> **読解本文**

==================================================

なお、図3に示すように、高圧タービン1の後方には、低圧タービン(図示省略)が配設されており、この低圧タービンは、高圧タービン1と同様に、燃焼器5からの燃焼ガスGの膨張によって駆動されかつ低圧圧縮機(図示省略)を連動して駆動するものである。
続いて、本発明の実施形態の作用及び効果について説明する。
航空用ガスタービン3の運転を開始すると、高圧タービン1が燃焼器5から燃焼ガスGの膨張によって駆動されて、高圧タービンロータ19が回転する。すると、複数の高圧圧縮機ロータを高圧タービンロータ19と一体的に回転させて、高圧タービン1の駆動に連動して高圧圧縮機を駆動する。同様に、低圧タービンが燃焼器5から燃焼ガスGの膨張によって駆動されて、低圧タービンの駆動に連動して低圧圧縮機を駆動する。

==================================================

> **データ抜粋**
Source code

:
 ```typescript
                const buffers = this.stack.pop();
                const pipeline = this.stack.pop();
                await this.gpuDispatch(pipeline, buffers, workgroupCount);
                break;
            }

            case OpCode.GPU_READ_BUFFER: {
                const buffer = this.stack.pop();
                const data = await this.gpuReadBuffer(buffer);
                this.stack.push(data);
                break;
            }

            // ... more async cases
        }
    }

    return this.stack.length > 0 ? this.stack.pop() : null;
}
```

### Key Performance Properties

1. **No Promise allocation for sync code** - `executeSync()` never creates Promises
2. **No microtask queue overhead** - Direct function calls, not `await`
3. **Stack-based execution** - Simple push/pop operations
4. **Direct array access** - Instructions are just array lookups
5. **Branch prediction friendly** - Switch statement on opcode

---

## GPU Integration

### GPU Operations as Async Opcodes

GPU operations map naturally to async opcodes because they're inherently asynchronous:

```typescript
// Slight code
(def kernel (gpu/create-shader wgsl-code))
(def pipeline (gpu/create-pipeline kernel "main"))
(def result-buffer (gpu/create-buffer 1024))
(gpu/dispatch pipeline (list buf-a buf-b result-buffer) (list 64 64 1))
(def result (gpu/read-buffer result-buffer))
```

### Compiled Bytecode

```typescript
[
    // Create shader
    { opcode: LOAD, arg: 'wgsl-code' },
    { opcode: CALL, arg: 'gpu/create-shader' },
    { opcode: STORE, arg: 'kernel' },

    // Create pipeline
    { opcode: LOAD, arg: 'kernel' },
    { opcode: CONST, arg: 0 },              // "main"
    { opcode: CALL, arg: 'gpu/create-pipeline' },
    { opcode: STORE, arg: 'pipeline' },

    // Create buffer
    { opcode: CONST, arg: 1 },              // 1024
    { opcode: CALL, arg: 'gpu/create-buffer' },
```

==================================================

> **タスク内容**
読解本文では、低圧タービンの駆動に連動して駆動されるものは何ですか。

> **タスク結果**
低圧圧縮機です。